THE SPRUCE BUDWORM IN CANADA AND THE US

Since the early 1950s the spruce budworm (Choristoneura fumiferana) has posed a serious threat in parts of eastern Canada, particularly New Brunswick, (Eidt, 1975, 1977; Symons, 1977a) and adjacent states of the US (Nash, Peterson & Chansler, 1971). In order to protect the valuable timber trees against defoliation, the method of control originally adopted was aerial spraying with DDT, which was practised from 1952 onwards. Since that time the intensity and extent of the infestation has increased. In New Brunswick for example, between 1952 and 1957 the sprayed area increased from 75 × 103 ha to 2.3 × 106 ha (8876 sq. miles). Many of the areas treated twice a year recorded a total application of 560 g/ha DDT per annum, and it was after such heavy treatment that Atlantic salmon, living in streams and rivers in the sprayed forest area, were found to be severely affected.

DDT began to be phased out in 1968, and by 19 70 was replaced completely by organophosphorus compounds, mainly fenitrothion. By 1976 the sprayed area in New Brunswick had increased to 4.0 × 106 ha (15000 sq. miles). By that year infestation had extended to other provinces, Quebec, Ontario and parts of Newfoundland and Nova Scotia up to a total area of 30 × 106 ha.

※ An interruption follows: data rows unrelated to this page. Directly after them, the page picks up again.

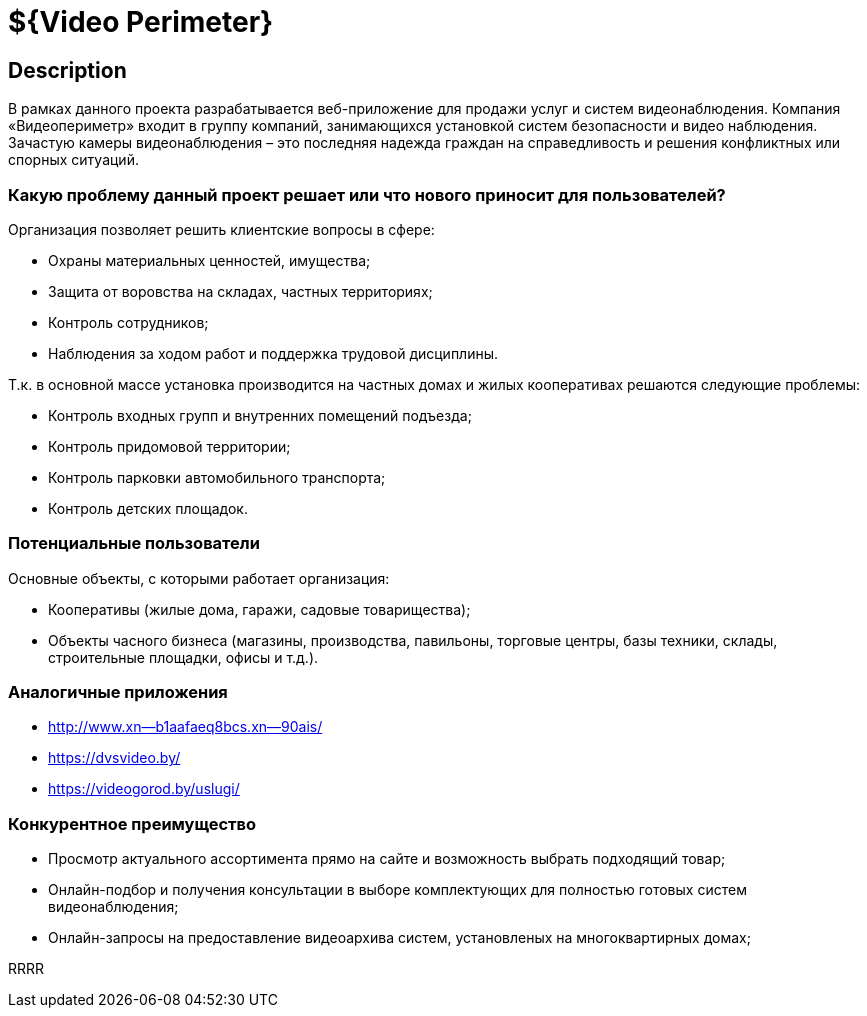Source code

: = ${Video Perimeter}

== Description
В рамках данного проекта разрабатывается веб-приложение для продажи услуг и систем видеонаблюдения. Компания «Видеопериметр» входит в группу компаний, занимающихся установкой систем безопасности и видео наблюдения. Зачастую камеры видеонаблюдения – это последняя надежда граждан на справедливость и решения конфликтных или спорных ситуаций.

=== Какую проблему данный проект решает или что нового приносит для пользователей?
Организация позволяет решить клиентские вопросы в сфере:

* Охраны материальных ценностей, имущества;
* Защита от воровства на складах, частных территориях;
* Контроль сотрудников;
* Наблюдения за ходом работ и поддержка трудовой дисциплины.

Т.к. в основной массе установка производится на частных домах и жилых кооперативах решаются следующие проблемы:

* Контроль входных групп и внутренних помещений подъезда;
* Контроль придомовой территории;
* Контроль парковки автомобильного транспорта;
* Контроль детских площадок.

=== Потенциальные пользователи
Основные объекты, с которыми работает организация:

* Кооперативы (жилые дома, гаражи, садовые товарищества);
* Объекты часного бизнеса (магазины, производства, павильоны, торговые центры, базы техники, склады, строительные площадки, офисы и т.д.).


=== Аналогичные приложения

* http://www.xn--b1aafaeq8bcs.xn--90ais/
* https://dvsvideo.by/
* https://videogorod.by/uslugi/

=== Конкурентное преимущество

* Просмотр актуального ассортимента прямо на сайте и возможность выбрать подходящий товар;
* Онлайн-подбор и получения консультации в выборе комплектующих для полностью готовых систем видеонаблюдения;
* Онлайн-запросы на предоставление видеоархива систем, установленых на многоквартирных домах;

RRRR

Fenitrothion continues to be the insecticide of choice, in Canada, and at the time of writing appears unlikely to be superseded by other insecticides (D. C. Eidt, personal communication).

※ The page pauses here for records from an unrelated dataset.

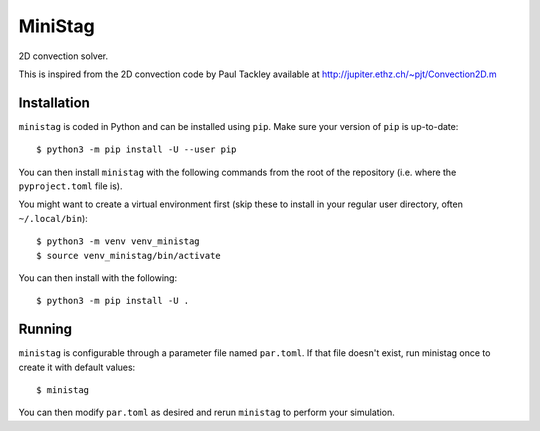 MiniStag
--------

2D convection solver.

This is inspired from the 2D convection code by Paul Tackley
available at http://jupiter.ethz.ch/~pjt/Convection2D.m

Installation
============

``ministag`` is coded in Python and can be installed using ``pip``.  Make sure
your version of ``pip`` is up-to-date::

    $ python3 -m pip install -U --user pip

You can then install ``ministag`` with the following commands from the root of
the repository (i.e. where the ``pyproject.toml`` file is).

You might want to create a virtual environment first (skip these to install in
your regular user directory, often ``~/.local/bin``)::

    $ python3 -m venv venv_ministag
    $ source venv_ministag/bin/activate

You can then install with the following::

    $ python3 -m pip install -U .

Running
=======

``ministag`` is configurable through a parameter file named ``par.toml``.  If
that file doesn't exist, run ministag once to create it with default values::

    $ ministag

You can then modify ``par.toml`` as desired and rerun ``ministag`` to perform
your simulation.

The term ‘pesticide’ embraces a wide range of toxic chemicals used for controlling or eradicating undesirable forms of life. Compounds specifically designed for the control of insects and other arthropods, i.e. insecticides, make up the bulk of these; another range of pesticides is designed to deal with undesirable fish (both predatory and competitive) while still others were developed for use against the aquatic snails which harbour intermediate stages of human parasites. The term pesticide now conveniently includes herbicides, chemicals specifically designed for control of undesirable plant growth, and this inclusion recognises the fact that the greatly increased use of herbicides in recent years has, in many cases, placed these chemicals equal to or ahead of insecticides as major environmental contaminants (Balk & Koeman, 1984)

CONTAMINATION AS A DIRECT CONSEQUENCE OF PEST CONTROL OPERATIONS

DIRECT APPLICATION OF PESTICIDE TO WATERBODY

Pesticide contamination of running waters can occur in many different ways and from many different sources, and may be only of short duration or it may be prolonged. In view of the emphasis in this review on the problems of evaluation, it would be convenient to consider pesticide contamination under two main categories. In the first category would be listed all those cases where the presence of pesticide in running water is the direct consequence of control operations carried out against undesirable fauna or flora.